Tatunca Nara é o personagem central da história de Akakor, cidade que nunca teve sua existência comprovada
Tatunca Nara é o personagem central da história de Akakor, cidade que nunca teve sua existência comprovada
Foto: HBO Max Brasil via Youtube / Estadão

Uma cidade escondida no coração da Amazônia, uma suposta civilização com milhares de anos de história e um guia que afirmava saber como chegar até ela. A história de Tatunca Nara e da cidade perdida de Akakor atravessou décadas entre relatos, expedições e teorias, sem que a existência do local fosse comprovada.

Investigadores alemães identificaram o homem como Günther Hans Hauck, nascido em Coburgo, na Alemanha, em 1941. Tatunca, no entanto, contestou essa identificação.

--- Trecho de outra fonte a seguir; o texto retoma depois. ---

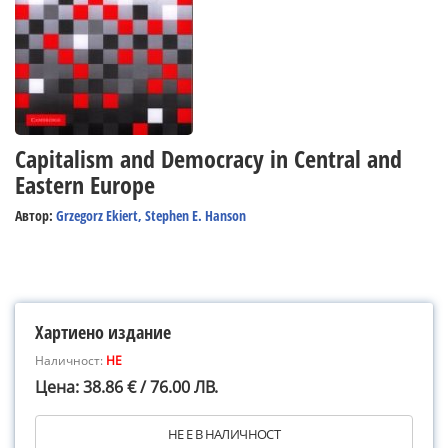
Capitalism and Democracy in Central and
Eastern Europe
Автор:
Grzegorz Ekiert, Stephen E. Hanson
Хартиено издание
Наличност:
НЕ
Цена: 38.86 € / 76.00 ЛВ.
НЕ Е В НАЛИЧНОСТ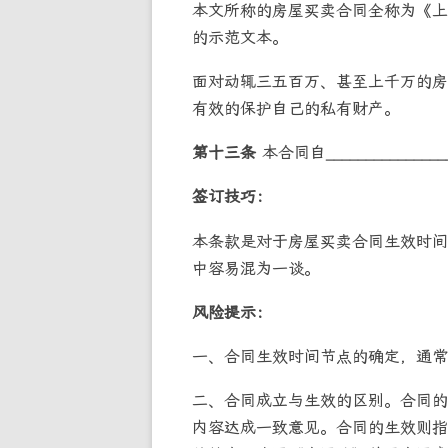
本文所称的房屋买卖合同全称为《上
的示范文本。
面对动辄三五百万、甚至上千万的房
有效的保护自己的私有财产。
第十三条
本合同自_____________
签订技巧：
本条款是对于房屋买卖合同生效时间
中容易混为一谈。
风险提示：
一、合同生效时间节点的确定，通常
二、合同成立与生效的区别。合同的
内容达成一致意见。合同的生效则指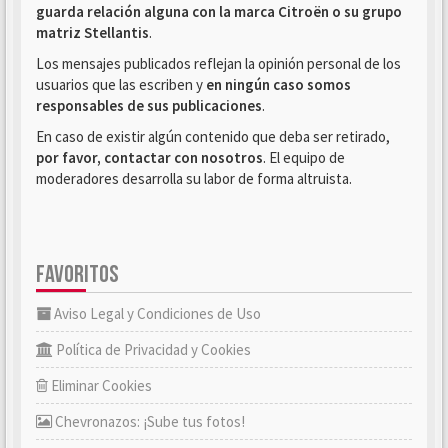
guarda relación alguna con la marca Citroën o su grupo
matriz Stellantis
.
Los mensajes publicados reflejan la opinión personal de los
usuarios que las escriben y
en ningún caso somos
responsables de sus publicaciones
.
En caso de existir algún contenido que deba ser retirado,
por favor, contactar con nosotros
. El equipo de
moderadores desarrolla su labor de forma altruista.
FAVORITOS
Aviso Legal y Condiciones de Uso
Política de Privacidad y Cookies
Eliminar Cookies
Chevronazos: ¡Sube tus fotos!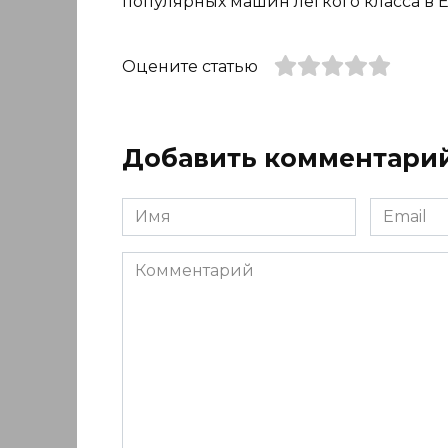
популярных машин лёгкого класса в 
Оцените статью
Добавить комментари
Имя
Email
*
*
Комментарий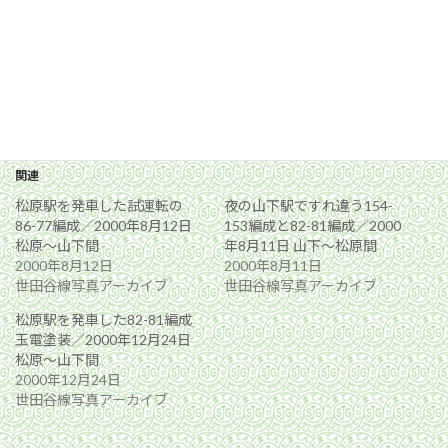
関連
松原駅を発車した試運転の
夜の山下駅ですれ違う154-
86-77編成／2000年8月12日
153編成と82-81編成／2000
松原〜山下間
年8月11日 山下〜松原間
2000年8月12日
2000年8月11日
世田谷線写真アーカイブ
世田谷線写真アーカイブ
松原駅を発車した82-81編成
玉電塗装／2000年12月24日
松原〜山下間
2000年12月24日
世田谷線写真アーカイブ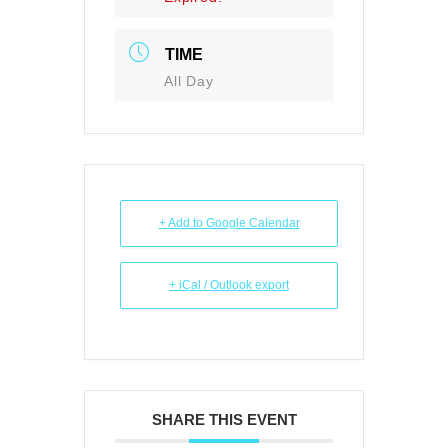
TIME
All Day
+ Add to Google Calendar
+ iCal / Outlook export
SHARE THIS EVENT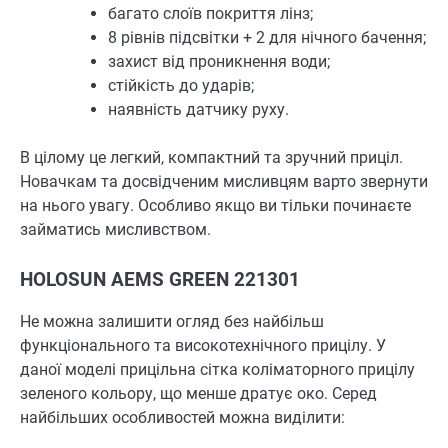
багато слоїв покриття лінз;
8 рівнів підсвітки + 2 для нічного бачення;
захист від проникнення води;
стійкість до ударів;
наявність датчику руху.
В цілому це легкий, компактний та зручний приціл.
Новачкам та досвідченим мисливцям варто звернути
на нього увагу. Особливо якщо ви тільки починаєте
займатись мисливством.
HOLOSUN AEMS GREEN 221301
Не можна залишити огляд без найбільш
функціонального та високотехнічного прицілу. У
даної моделі прицільна сітка коліматорного прицілу
зеленого кольору, що менше дратує око. Серед
найбільших особливостей можна виділити: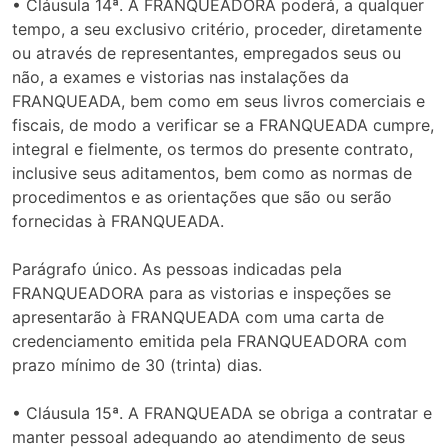
• Cláusula 14ª. A FRANQUEADORA poderá, a qualquer
tempo, a seu exclusivo critério, proceder, diretamente
ou através de representantes, empregados seus ou
não, a exames e vistorias nas instalações da
FRANQUEADA, bem como em seus livros comerciais e
fiscais, de modo a verificar se a FRANQUEADA cumpre,
integral e fielmente, os termos do presente contrato,
inclusive seus aditamentos, bem como as normas de
procedimentos e as orientações que são ou serão
fornecidas à FRANQUEADA.
Parágrafo único. As pessoas indicadas pela
FRANQUEADORA para as vistorias e inspeções se
apresentarão à FRANQUEADA com uma carta de
credenciamento emitida pela FRANQUEADORA com
prazo mínimo de 30 (trinta) dias.
• Cláusula 15ª. A FRANQUEADA se obriga a contratar e
manter pessoal adequando ao atendimento de seus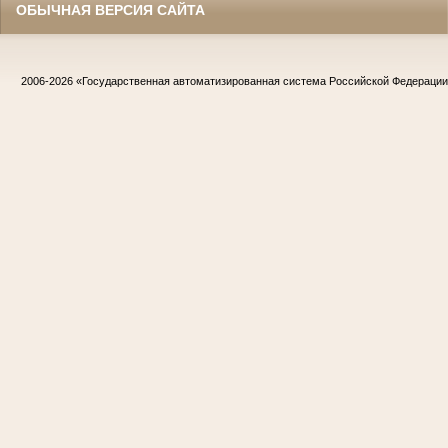
ОБЫЧНАЯ ВЕРСИЯ САЙТА
2006-2026
«Государственная автоматизированная система Российской Федераци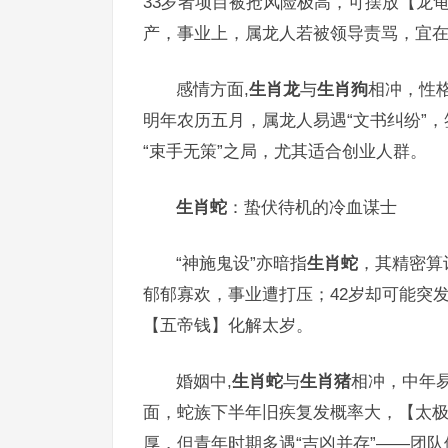
33岁者项目被抢风险极高，可摆放【龙
产，事业上，属龙人若被领导责骂，宜
感情方面,
生肖龙
与
生肖狗
相冲，性
明年农历五月，属龙人易遇“文书纠纷”
“束手无策”之局，尤其适合创业人群。
生肖蛇
：蛰伏待机的冷血谋士
“神施鬼设”亦暗指
生肖蛇
，其精密算
郁郁寡欢，事业遭打压；42岁却可能突
【五帝钱】化解太岁。
婚姻中,
生肖蛇
与
生肖猪
相冲，中年
面，蛇族下半年旧疾复发概率大，【太
厚，但青年时期多遇“吉凶并存”——团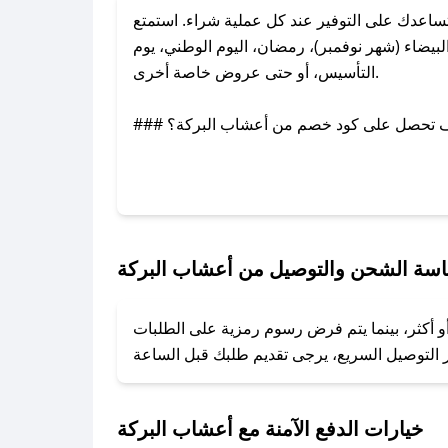
اعدك على التوفير عند كل عملية شراء. استمتع
يضاء (شهر نوفمبر)، رمضان، اليوم الوطني، يوم
التأسيس، أو حتى عروض خاصة أخرى.
### كيف تحصل على كود خصم من أعشاب البركة؟
بر تويتر أو البريد الإلكتروني لإضافته بسرعة.
### كيفية استخدام كود خصم أعشاب البركة؟
1. انسخ كود الخصم من تطبيق صحصح.
2. الصقه في خانة الدفع عند التسوق من أعشاب البركة.
سة الشحن والتوصيل من أعشاب البركة
### ماذا أفعل إذا لم يعمل كود الخصم؟
و أكثر، بينما يتم فرض رسوم رمزية على الطلبات
تروني، وسنقوم بحل المشكلة في أسرع وقت ممكن.
### ماذا أفعل إذا لم أجد كود خصم لمتجري المفضل؟
نعمل على توفير الكوبونات في أسرع وقت ممكن.
خيارات الدفع الآمنة مع أعشاب البركة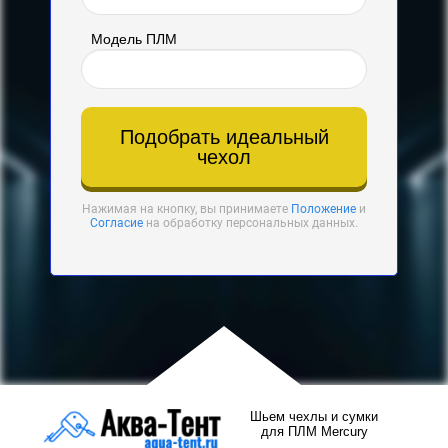
Модель ПЛМ
Подобрать идеальный
чехол
Нажимая на кнопку, вы принимаете
Положение
и
Согласие
на обработку персональных данных.
Шьем чехлы и сумки
для ПЛМ Mercury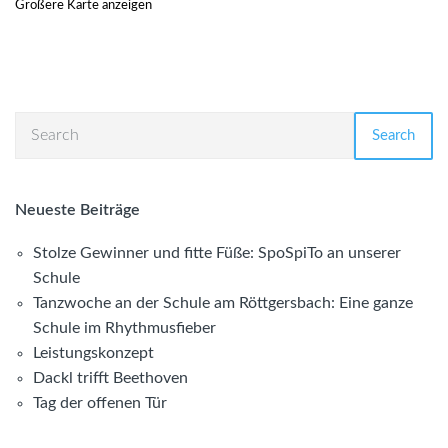
Größere Karte anzeigen
Search
Neueste Beiträge
Stolze Gewinner und fitte Füße: SpoSpiTo an unserer
Schule
Tanzwoche an der Schule am Röttgersbach: Eine ganze
Schule im Rhythmusfieber
Leistungskonzept
Dackl trifft Beethoven
Tag der offenen Tür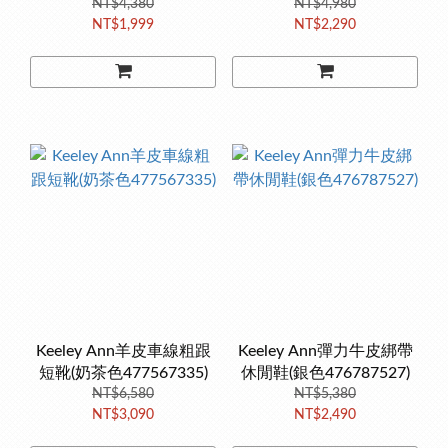
NT$4,380
NT$4,980
NT$1,999
NT$2,290
Keeley Ann羊皮車線粗跟
Keeley Ann彈力牛皮綁帶
短靴(奶茶色477567335)
休閒鞋(銀色476787527)
NT$6,580
NT$5,380
NT$3,090
NT$2,490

A controvérsia sobre sua identidade se somou às suspeitas envolvendo estrangeiros que desapareceram depois de entrar na Amazônia em expedições relacionadas às histórias de Akakor.

Entre os casos citados estão os de John Reed, em 1980; Herbert Wanner, em 1983; e Christine Heuser, em 1987. Os restos mortais de Wanner foram encontrados posteriormente, enquanto os outros desaparecimentos permanecem sem solução.

Tatunca foi investigado pelas autoridades, mas não foi condenado pelas mortes.

O assassinato de Karl Brugger

O caso ganhou outro capítulo em 1984, quando Karl Brugger foi assassinado a tiros no Rio de Janeiro. O jornalista estava em uma praia de Ipanema quando foi morto. O crime nunca foi esclarecido.

A morte alimentou teorias que tentavam estabelecer uma relação entre o assassinato e o conteúdo de A Crônica de Akakor. Não há, porém, comprovação de que o crime tenha ligação com a cidade perdida ou com as investigações conduzidas por Brugger.

Décadas depois, a história continuou despertando interesse. Investigações e reportagens voltaram a examinar a trajetória de Tatunca e os desaparecimentos associados às expedições em busca de Akakor.

O que a série da HBO Max investiga?

Morte e Mistério na Amazônia parte justamente da distância entre a lenda e os fatos que podem ser investigados.

A produção confronta os relatos de Tatunca com documentos, pesquisas históricas e depoimentos de pessoas relacionadas ao caso. A proposta é entender como a história de Akakor ganhou força e o que aconteceu com aqueles que foram atraídos pela possibilidade de encontrar a cidade perdida.

Ao recuperar os relatos de quem participou ou acompanhou as expedições, a série também busca separar os elementos da lenda dos acontecimentos que permanecem sem explicação.

A produção é uma coprodução da HBO com a Producing Partners. Tatiana Issa e Guto Barra assinam direção e produção, com supervisão de Sergio Nakasone, Adriana Cechetti e Patricio Díaz pela Warner Bros. Discovery.